According to my sister, who is a primary school teacher, in Australia and New Zealand, they often have maps with South at the top in classrooms.
We all know how the world really looks;
mr-cholmondeley-warner-presents.jpg
 

Trevp666

It was like that when I got here.........honest!!!
Joined
May 29, 2009
Messages
9,265
Location
Welwyn Garden City (but oddly, not an actual city)
As confirmed (in places) during the opening titles of the hard-hitting news program, 'The Day Today'.
 

PeteByrdie

Privateer in the service of Princess Frideswide
Joined
Jan 19, 2014
Messages
2,978
I heard a flerf the other day, apparently seriously, saying the Nile is impossible because it flows north, and water can't go uphill :chuckle:
Good grief, I remember that argument. And they're so straight faced, it makes you wonder whether any of them believe what they're saying. In the debate that made me decide I'd heard enough from the flat-earth community, one flerf had a whole presentation of several minutes, with pictures and figures, about how a particularly long canal (it may have been Suez) didn't have lock gates to account for the curvature of the Earth. It's not as though they haven't been told time and again that curvature is different from elevation. Are they just trolling? Some of them, surely, have to be.

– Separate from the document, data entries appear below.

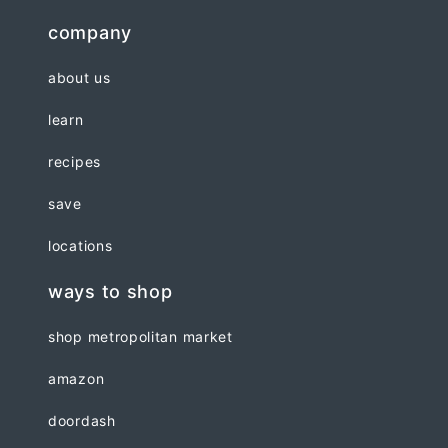
company
about us
learn
recipes
save
locations
ways to shop
shop metropolitan market
amazon
doordash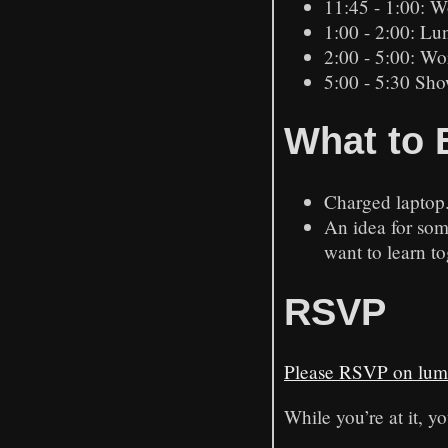
11:45 - 1:00: W
1:00 - 2:00: Lu
2:00 - 5:00: Wo
5:00 - 5:30 Sho
What to 
Charged laptop
An idea for som
want to learn to
RSVP
Please RSVP on lum
While you’re at it, yo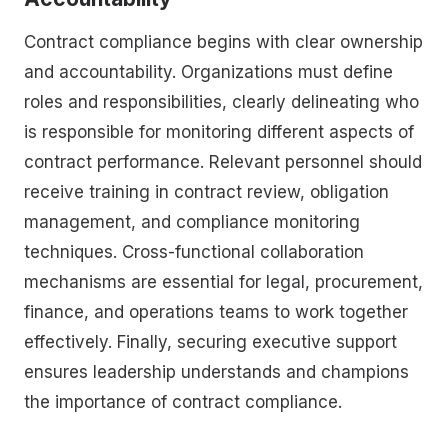
Contract compliance begins with clear ownership
and accountability. Organizations must define
roles and responsibilities, clearly delineating who
is responsible for monitoring different aspects of
contract performance. Relevant personnel should
receive training in contract review, obligation
management, and compliance monitoring
techniques. Cross-functional collaboration
mechanisms are essential for legal, procurement,
finance, and operations teams to work together
effectively. Finally, securing executive support
ensures leadership understands and champions
the importance of contract compliance.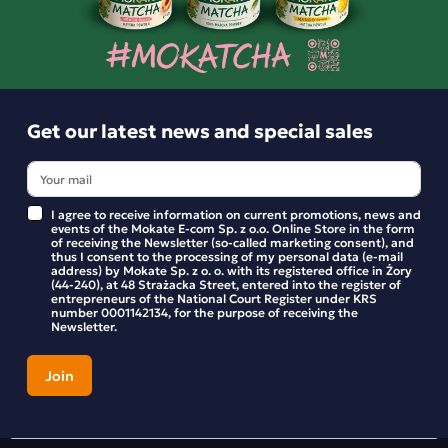
Product reviews
BE THE FIRST TO WRITE YOUR REVIEW
Get our latest news and special sales
I agree to receive information on current promotions, news and
events of the Mokate E-com Sp. z o.o. Online Store in the form
of receiving the Newsletter (so-called marketing consent), and
thus I consent to the processing of my personal data (e-mail
address) by Mokate Sp. z o. o. with its registered office in Żory
(44-240), at 48 Strażacka Street, entered into the register of
entrepreneurs of the National Court Register under KRS
number 0001142134, for the purpose of receiving the
Newsletter.
Get our latest news and special sales
Stay up to date with new products and promotions in the
Mokate store.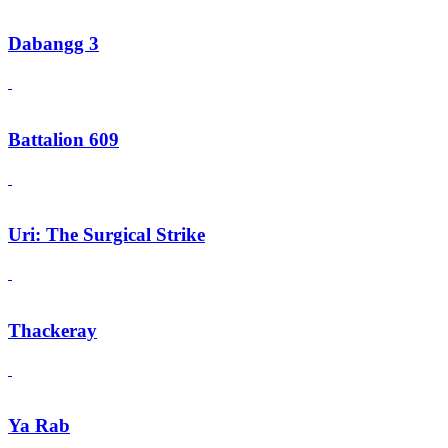
Dabangg 3
Battalion 609
Uri: The Surgical Strike
Thackeray
Ya Rab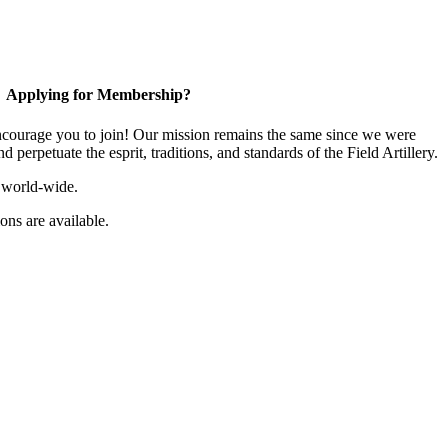
Applying for Membership?
ourage you to join! Our mission remains the same since we were
 perpetuate the esprit, traditions, and standards of the Field Artillery.
 world-wide.
ns are available.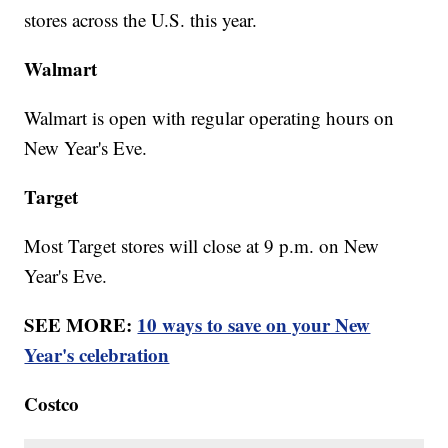
stores across the U.S. this year.
Walmart
Walmart is open with regular operating hours on
New Year's Eve.
Target
Most Target stores will close at 9 p.m. on New
Year's Eve.
SEE MORE:
10 ways to save on your New
Year's celebration
Costco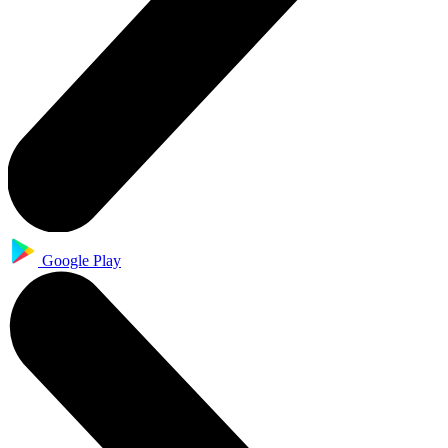
Google Play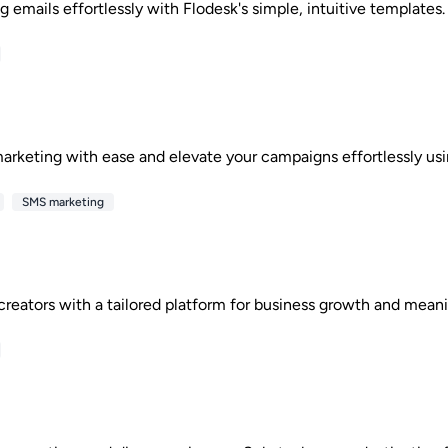
 emails effortlessly with Flodesk's simple, intuitive templates. 
arketing with ease and elevate your campaigns effortlessly usin
SMS marketing
reators with a tailored platform for business growth and meani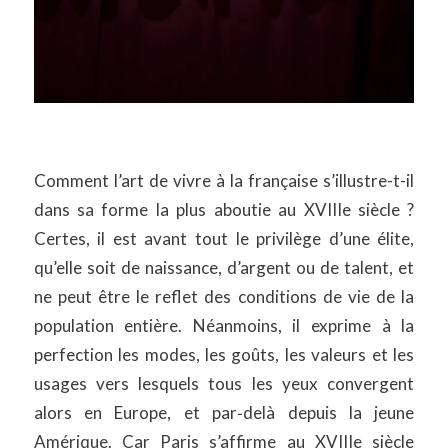
Comment l’art de vivre à la française s’illustre-t-il
dans sa forme la plus aboutie au XVIIIe siècle ?
Certes, il est avant tout le privilège d’une élite,
qu’elle soit de naissance, d’argent ou de talent, et
ne peut être le reflet des conditions de vie de la
population entière. Néanmoins, il exprime à la
perfection les modes, les goûts, les valeurs et les
usages vers lesquels tous les yeux convergent
alors en Europe, et par‑delà depuis la jeune
Amérique. Car Paris s’affirme au XVIIIe siècle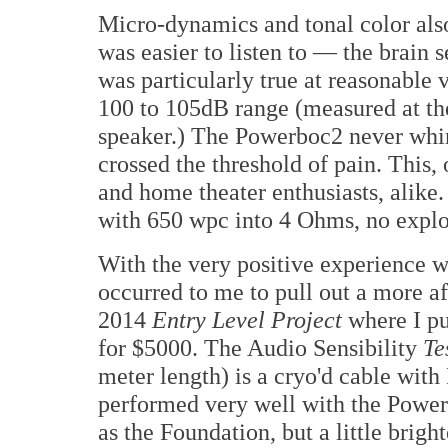
Micro-dynamics and tonal color also
was easier to listen to — the brain 
was particularly true at reasonable 
100 to 105dB range (measured at the
speaker.) The Powerboc2 never whi
crossed the threshold of pain. This,
and home theater enthusiasts, alike. 
with 650 wpc into 4 Ohms, no explo
With the very positive experience w
occurred to me to pull out a more a
2014
Entry Level Project
where I pu
for $5000. The Audio Sensibility
Te
meter length) is a cryo'd cable wit
performed very well with the Pow
as the Foundation, but a little brigh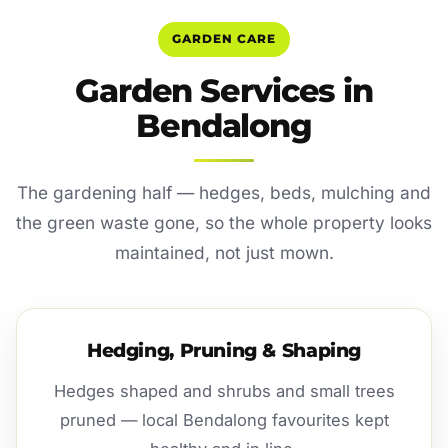
GARDEN CARE
Garden Services in
Bendalong
The gardening half — hedges, beds, mulching and
the green waste gone, so the whole property looks
maintained, not just mown.
Hedging, Pruning & Shaping
Hedges shaped and shrubs and small trees
pruned — local Bendalong favourites kept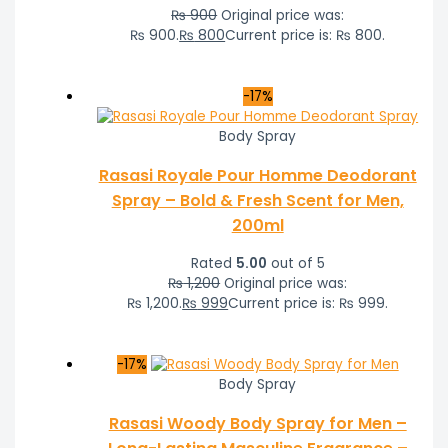
₨
900
Original price was:
₨ 900.
₨
800
Current price is: ₨ 800.
-17%
Body Spray
Rasasi Royale Pour Homme Deodorant
Spray – Bold & Fresh Scent for Men,
200ml
Rated
5.00
out of 5
₨
1,200
Original price was:
₨ 1,200.
₨
999
Current price is: ₨ 999.
-17%
Body Spray
Rasasi Woody Body Spray for Men –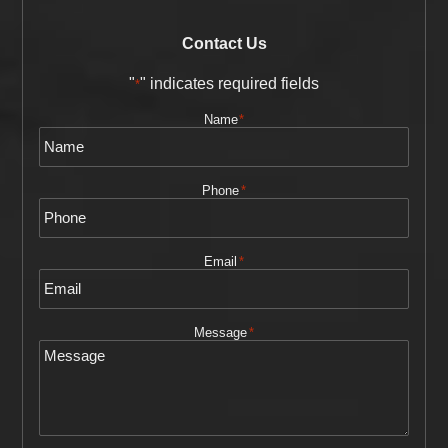
Contact Us
"
" indicates required fields
*
Name
*
Phone
*
Email
*
Message
*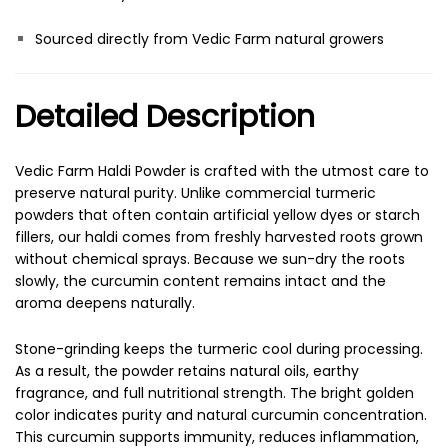
Sourced directly from Vedic Farm natural growers
Detailed Description
Vedic Farm Haldi Powder is crafted with the utmost care to
preserve natural purity. Unlike commercial turmeric
powders that often contain artificial yellow dyes or starch
fillers, our haldi comes from freshly harvested roots grown
without chemical sprays. Because we sun-dry the roots
slowly, the curcumin content remains intact and the
aroma deepens naturally.
Stone-grinding keeps the turmeric cool during processing.
As a result, the powder retains natural oils, earthy
fragrance, and full nutritional strength. The bright golden
color indicates purity and natural curcumin concentration.
This curcumin supports immunity, reduces inflammation,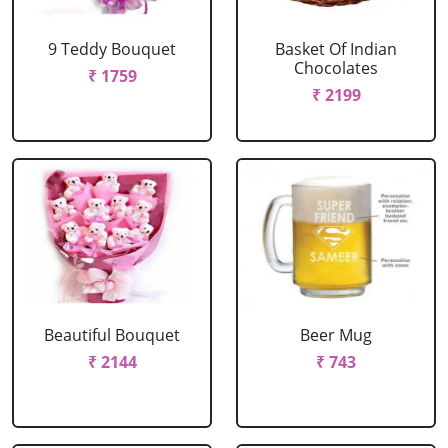
9 Teddy Bouquet
Basket Of Indian
Chocolates
₹ 1759
₹ 2199
Beautiful Bouquet
Beer Mug
₹ 2144
₹ 743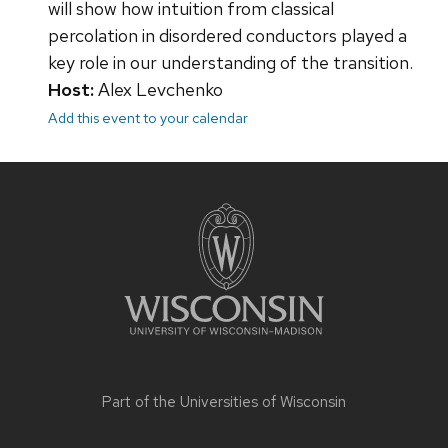
will show how intuition from classical
percolation in disordered conductors played a
key role in our understanding of the transition.
Host:
Alex Levchenko
Add this event to your calendar
Site
footer
content
Part of the
Universities of Wisconsin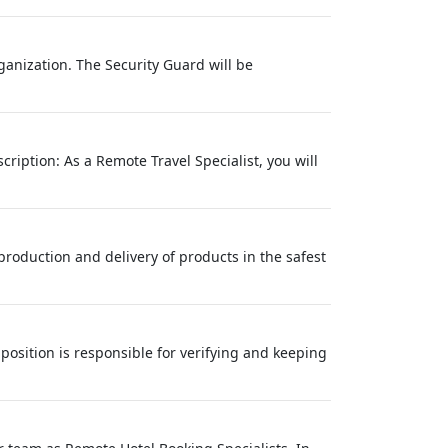
ganization. The Security Guard will be
ription: As a Remote Travel Specialist, you will
production and delivery of products in the safest
osition is responsible for verifying and keeping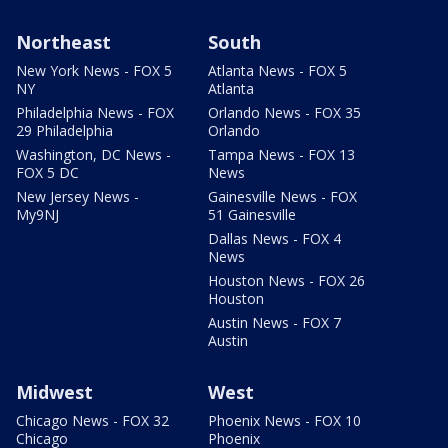
Northeast
South
New York News - FOX 5
Atlanta News - FOX 5
NY
Atlanta
Philadelphia News - FOX
Orlando News - FOX 35
29 Philadelphia
Orlando
Washington, DC News -
Tampa News - FOX 13
FOX 5 DC
News
New Jersey News -
Gainesville News - FOX
My9NJ
51 Gainesville
Dallas News - FOX 4
News
Houston News - FOX 26
Houston
Austin News - FOX 7
Austin
Midwest
West
Chicago News - FOX 32
Phoenix News - FOX 10
Chicago
Phoenix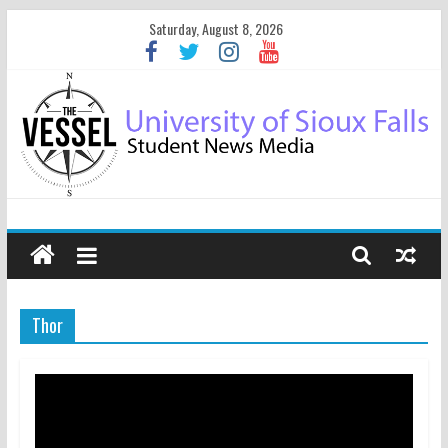
Saturday, August 8, 2026
Thor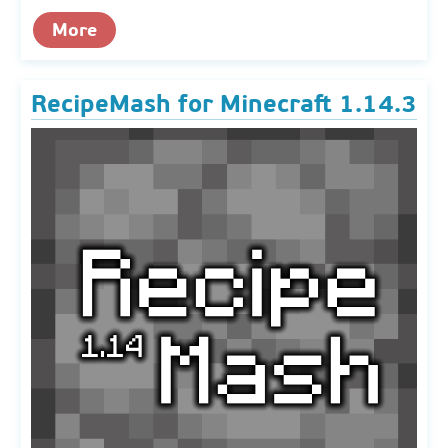
More
RecipeMash for Minecraft 1.14.3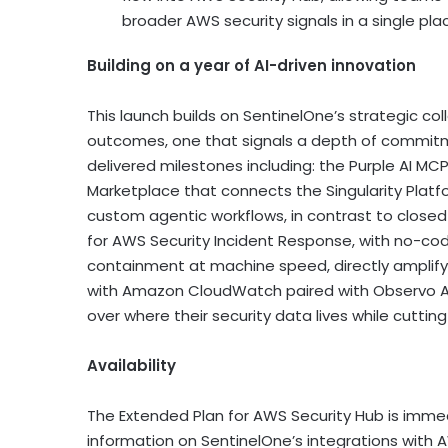
broader AWS security signals in a single pla
Building on a year of AI-driven innovation
This launch builds on SentinelOne’s strategic c
outcomes, one that signals a depth of commitme
delivered milestones including: the Purple AI MCP
Marketplace that connects the Singularity Platf
custom agentic workflows, in contrast to close
for AWS Security Incident Response, with no-co
containment at machine speed, directly amplify
with Amazon CloudWatch paired with Observo AI’s
over where their security data lives while cuttin
Availability
The Extended Plan for AWS Security Hub is immed
information on SentinelOne’s integrations with AW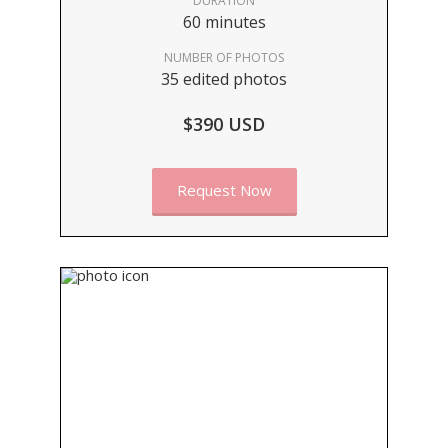
DURATION
60 minutes
NUMBER OF PHOTOS
35 edited photos
$390 USD
Request Now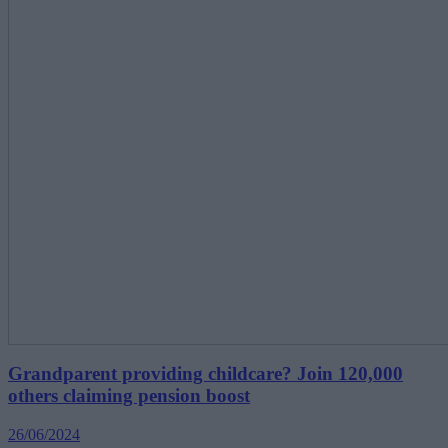
Grandparent providing childcare? Join 120,000
others claiming pension boost
26/06/2024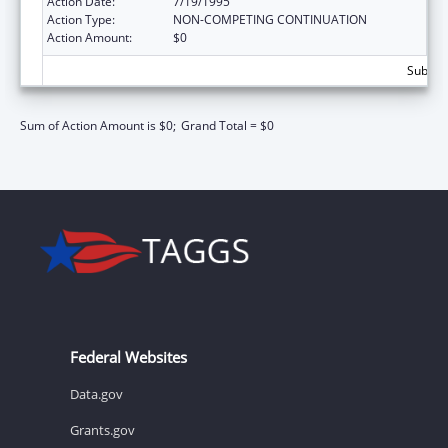
Action Date:
7/19/1995
Action Type:
NON-COMPETING CONTINUATION
Action Amount:
$0
Subtota
Sum of Action Amount is $0;
Grand Total = $0
Federal Websites
Data.gov
Grants.gov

According to my sister, who is a primary school teacher, in Australia and New Zealand, they often have maps with South at the top in classrooms.
I think that's a great idea to help shake us out of a northern hemisphere bias.
 

Trevp666

It was like that when I got here.........honest!!!
Joined
May 29, 2009
Messages
9,265
Location
Welwyn Garden City (but oddly, not an actual city)
Are they just trolling? Some of them, surely, have to be.
No, they're just demonstrating that it is very unwise to give an imbecile just a little bit of knowledge about something, but not the context within which to frame that knowledge.
 

Trevp666

It was like that when I got here.........honest!!!
Joined
May 29, 2009
Messages
9,265
Location
Welwyn Garden City (but oddly, not an actual city)
However much various populations like to place their own countries at the centre of their map though, it's a historical fact that for centuries the trade between nations globally depended on mapping for navigation so that the goods could be transported to their destinations.
The maps used were standardised long ago to use Greenwich, England as the centre.
Hence why we now have 'Greenwich Mean Time' (GMT).
https://www.rmg.co.uk/stories/topic... main reasons,Greenwich as the Prime Meridian.

Interestingly....
"As the Earth’s crust is moving very slightly all the time the exact position of the Prime Meridian is now moving very slightly too, but the original reference for the prime meridian of the world remains the Airy Transit Circle in the Royal Observatory, even if the exact location of the line may move to either side of Airy’s meridian."
 

eburacum

Papo-furado
Joined
Aug 26, 2005
Messages
4,688
Curiously, the reference meridian for the GPS system is 102 metres east of the Airy Transit Circle.
https://en.wikipedia.org/wiki/IERS_Reference_Meridian
The IERS Reference Meridian (IRM), also called the International Reference Meridian, is the prime meridian (0° longitude) maintained by the International Earth Rotation and Reference Systems Service (IERS). It passes about 5.3 arcseconds east of George Biddell Airy's 1851 transit circle which is 102 metres (335 ft) at the latitude of the Royal Observatory, Greenwich.[1][2][a] Thus it differs slightly from the historical Greenwich meridian.
Unlike the Greenwich meridian, the IRM is stationary, while the European crust moves because of plate tectonics.
The IERS system is not quite fixed to any point attached to the Earth. For example, all points on the European portion of the Eurasian plate, including the Royal Observatory, are moving northeast at about 2.5 cm per year relative to it.